为消除健康差异,研究将依赖于我们接触特定人群(例如患有特定疾病的特定种族或族裔群体样本)的能力;不幸的是,研究人员在从足够规模的样本中获取高质量数据时常常遇到困难。

目的

过去利用亚马逊土耳其机器人(MTurk)的研究称赞其多样性,因此我们最初的目标是利用MTurk的多样性来调查与糖尿病自我护理相关的心理社会因素。

方法

在研究1中,在MTurk上发布了一项“健康调查”,以检查与糖尿病相关的心理社会因素。该调查仅限于18岁及以上的糖尿病患者。然而,对数据中异常情况的检测促使对MTurk与健康相关数据的质量进行评估。这最终导致了研究2,该研究使用了一条警示声明来改善尽责行为,即参与者在回答问题时认真和勤勉的可能性。还嵌入了陷阱问题来评估尽责行为。

结果

在研究1中,在4165份回复中,有1246份来自533个唯一的IP地址,这些地址在相近的时间内多次完成调查。最终,仅发现252份回复是可接受的。进一步分析表明该子样本存在其他质量问题。在研究2中,与MTurk样本(N = 316)相比,本科生样本(N = 300)中的女性更多,已婚个体更少。两个样本在种族方面没有差异。尽管存在警示声明时陷阱问题答错的情况(均值 = 0.07)比没有警示声明时(均值 = 0.11)少,但这种差异未达到显著水平:F = 2.5,P = 0.11,ƞ² = 0.004,检验效能 = 0.35。陷阱问题答错情况的众数为零,而均值为0.092(标准差 = 0.32)。在可能超过16000次回答的情况下,总共出现了60次陷阱问题答错情况。

结论

利用MTurk参与者的已发表研究在健康领域迅速涌现。

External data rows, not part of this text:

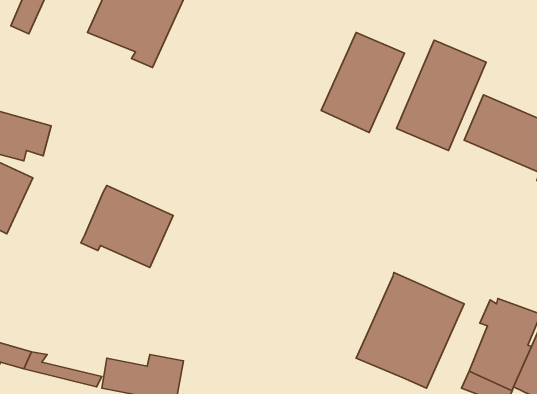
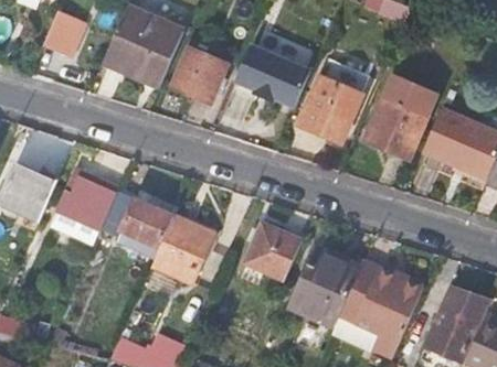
building: none -> [235,43,311,106]
building: none -> [170,47,231,104]
building: none -> [56,168,120,231]
building: none -> [154,215,214,283]
building: none -> [244,224,302,282]
building: none -> [288,246,362,327]

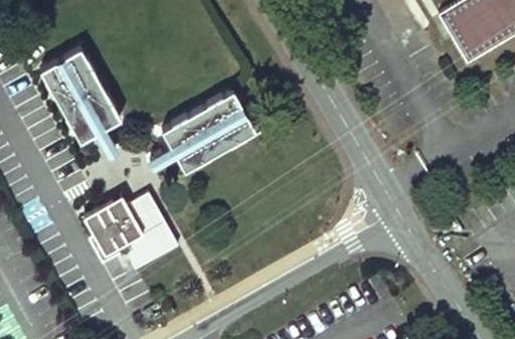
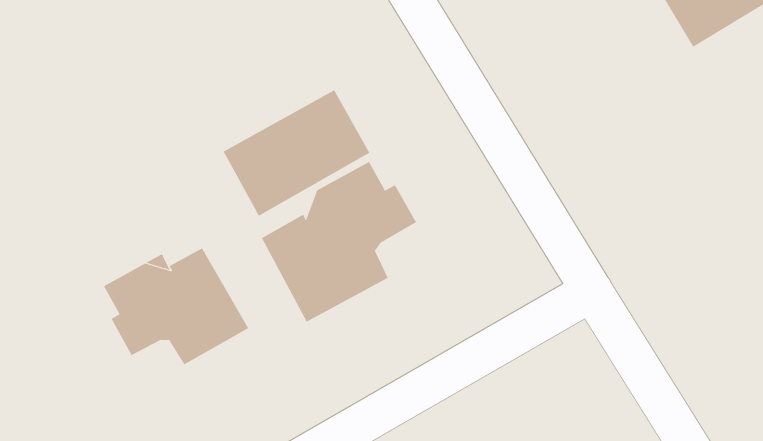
building: [40,48,122,143] -> none
building: none -> [261,161,417,323]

虽然MTurk可能比本科生样本具有更多样化的潜力,但我们的研究结果并未达到其本身构成多样化样本的标准。由于一些研究人员在MTurk上成功收集了数据,而另一些人则报告了灾难性的结果,基斯等人最近指出,一个重要的研究领域是基于网络的平台上发生的作弊行为的类型和严重程度。本研究可以为这一讨论做出贡献,并提供失败和成功的证据。展望未来,建议研究人员在调查设计中采用最佳实践,并故意嵌入陷阱问题以评估参与者的行为。我们强烈建议制定基于网络的调查结果发表标准——这些标准应确保除非在调查设计、分发和分析中纳入了适当的质量保证测试,否则禁止发表。